Greenport Village elected officials will no longer be eligible for fully paid family health insurance coverage effective January 1. The village will continue to fund individual health insurance coverage for the five elected officials, who will have the option of purchasing family coverage through the village plan at their own expense.
The board voted unanimously without discussion or comment on the change during last night’s village board meeting at the Third Street firehouse.
Trustees Doug Roberts and Jack Martilotta had proposed all eliminating health insurance benefits for the part-time positions. Resolutions that would have eliminated the coverage were twice voted down by the board in split 3-2 votes, in April and September.
Mayor George Hubbard Jr. suggested the individual-only coverage as a compromise during last week’s work session.
“It’s a part-time job, so it would be part-time benefits,” Hubbard said at the work session.
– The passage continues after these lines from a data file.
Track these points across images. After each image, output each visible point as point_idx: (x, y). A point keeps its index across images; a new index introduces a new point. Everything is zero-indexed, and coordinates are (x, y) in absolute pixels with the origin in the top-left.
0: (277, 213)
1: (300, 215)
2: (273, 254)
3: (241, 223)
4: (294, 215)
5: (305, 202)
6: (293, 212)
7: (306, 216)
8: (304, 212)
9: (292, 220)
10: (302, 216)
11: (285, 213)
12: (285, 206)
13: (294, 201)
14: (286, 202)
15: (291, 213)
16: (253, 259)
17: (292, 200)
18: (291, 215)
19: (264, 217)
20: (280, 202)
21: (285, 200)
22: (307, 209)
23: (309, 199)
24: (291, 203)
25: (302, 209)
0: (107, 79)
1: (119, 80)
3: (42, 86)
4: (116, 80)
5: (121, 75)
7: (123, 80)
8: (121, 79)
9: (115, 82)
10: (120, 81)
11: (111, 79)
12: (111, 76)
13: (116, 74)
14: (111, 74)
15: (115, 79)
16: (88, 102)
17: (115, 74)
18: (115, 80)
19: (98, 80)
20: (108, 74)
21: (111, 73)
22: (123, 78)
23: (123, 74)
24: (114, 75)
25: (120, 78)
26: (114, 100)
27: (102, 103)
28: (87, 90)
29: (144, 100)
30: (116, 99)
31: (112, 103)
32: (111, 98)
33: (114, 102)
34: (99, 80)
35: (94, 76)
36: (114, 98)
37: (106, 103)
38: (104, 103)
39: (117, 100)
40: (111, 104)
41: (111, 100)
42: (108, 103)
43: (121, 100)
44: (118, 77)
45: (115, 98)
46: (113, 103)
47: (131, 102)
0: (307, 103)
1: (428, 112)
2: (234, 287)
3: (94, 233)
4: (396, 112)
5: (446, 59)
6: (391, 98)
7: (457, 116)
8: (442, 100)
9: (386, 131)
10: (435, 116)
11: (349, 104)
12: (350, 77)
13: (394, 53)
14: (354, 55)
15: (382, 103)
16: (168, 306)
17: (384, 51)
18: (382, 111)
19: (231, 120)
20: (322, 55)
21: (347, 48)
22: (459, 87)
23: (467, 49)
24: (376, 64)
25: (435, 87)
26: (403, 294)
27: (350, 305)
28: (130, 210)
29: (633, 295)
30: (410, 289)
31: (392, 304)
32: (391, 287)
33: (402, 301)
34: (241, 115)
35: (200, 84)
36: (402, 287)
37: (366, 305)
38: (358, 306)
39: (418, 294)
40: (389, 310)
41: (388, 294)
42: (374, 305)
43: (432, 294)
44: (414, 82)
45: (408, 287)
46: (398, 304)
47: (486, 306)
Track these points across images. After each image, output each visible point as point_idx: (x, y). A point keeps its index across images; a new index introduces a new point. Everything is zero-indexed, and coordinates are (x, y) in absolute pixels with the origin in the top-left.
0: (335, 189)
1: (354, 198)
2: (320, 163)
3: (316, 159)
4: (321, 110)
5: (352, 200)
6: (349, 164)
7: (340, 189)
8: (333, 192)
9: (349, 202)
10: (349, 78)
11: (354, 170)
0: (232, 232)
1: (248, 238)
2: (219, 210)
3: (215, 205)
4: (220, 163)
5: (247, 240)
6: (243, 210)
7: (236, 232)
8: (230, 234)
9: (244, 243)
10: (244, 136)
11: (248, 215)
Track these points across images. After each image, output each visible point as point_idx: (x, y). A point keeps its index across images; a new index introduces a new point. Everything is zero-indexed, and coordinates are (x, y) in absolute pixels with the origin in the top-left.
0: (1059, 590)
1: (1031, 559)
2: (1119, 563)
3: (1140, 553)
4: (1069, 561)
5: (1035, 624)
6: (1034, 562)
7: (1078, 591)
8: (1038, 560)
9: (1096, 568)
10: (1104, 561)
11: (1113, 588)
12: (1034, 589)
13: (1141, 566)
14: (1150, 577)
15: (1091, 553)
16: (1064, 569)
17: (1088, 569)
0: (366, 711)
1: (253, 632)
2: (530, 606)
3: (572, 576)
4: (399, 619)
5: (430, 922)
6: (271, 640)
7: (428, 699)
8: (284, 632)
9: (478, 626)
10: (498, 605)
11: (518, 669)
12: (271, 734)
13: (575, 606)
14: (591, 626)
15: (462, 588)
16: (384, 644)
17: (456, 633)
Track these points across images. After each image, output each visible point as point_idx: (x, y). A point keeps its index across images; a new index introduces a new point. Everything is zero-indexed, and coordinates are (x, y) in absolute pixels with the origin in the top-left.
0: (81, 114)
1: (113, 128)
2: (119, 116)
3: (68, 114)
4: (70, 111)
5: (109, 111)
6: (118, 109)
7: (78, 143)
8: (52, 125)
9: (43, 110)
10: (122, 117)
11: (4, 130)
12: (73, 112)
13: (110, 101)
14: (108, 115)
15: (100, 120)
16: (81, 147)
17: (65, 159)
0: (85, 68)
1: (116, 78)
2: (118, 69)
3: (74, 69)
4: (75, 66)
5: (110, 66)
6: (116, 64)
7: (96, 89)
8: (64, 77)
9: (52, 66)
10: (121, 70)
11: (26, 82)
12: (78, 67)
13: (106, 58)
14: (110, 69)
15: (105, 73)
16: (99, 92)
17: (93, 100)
Individual coverage will cost the village between $9,000 and $10,000 per policy annually, the mayor said. A family plan comes with an annual price tag of about $22,000, he said. Any board member can to opt for a family plan at his or her own expense.
Roberts and Martilotta are not insured through the village plan. Martilotta, a Greenport High School teacher, has health insurance benefits provided through his employer and Roberts, whose wife is also a teacher, has health insurance benefits provided through her employer.
The mayor said last week he’d already obtained his own coverage anyway, as he pledged to do during the board’s organizational meeting, and was not utilizing village-provided benefits as of November 1.
Trustee Julia Robins said last week she was switching to an employee-only plan as of December 1 in any case.
Roberts and Martilotta, who were elected to the board in March, said the provision of full health benefits to the part-time elected officials was a complaint that came up repeatedly on the campaign trail, as the pair went door-to-door throughout the village.
Hubbard had objected to comments made by Roberts on Facebook about things he said the board could not afford to do because of the money it spent on its own benefits. He said the two trustees “made it personal” by “calling out” the mayor and other trustees on social media. The mayor noted that both men also had “taxpayer-funded health insurance,” suggesting that their objections were tainted by hypocrisy.
The savings from the benefit change would have been about $60,000 per year if all five board members were taking village-funded family coverage. With three members not taking any village health benefit and one other member already switching to an individual plan, the actual net savings to the village will be only about $12,000 per year, representing the difference between family and individual coverage provided to the remaining trustee, Mary Bess Phillips.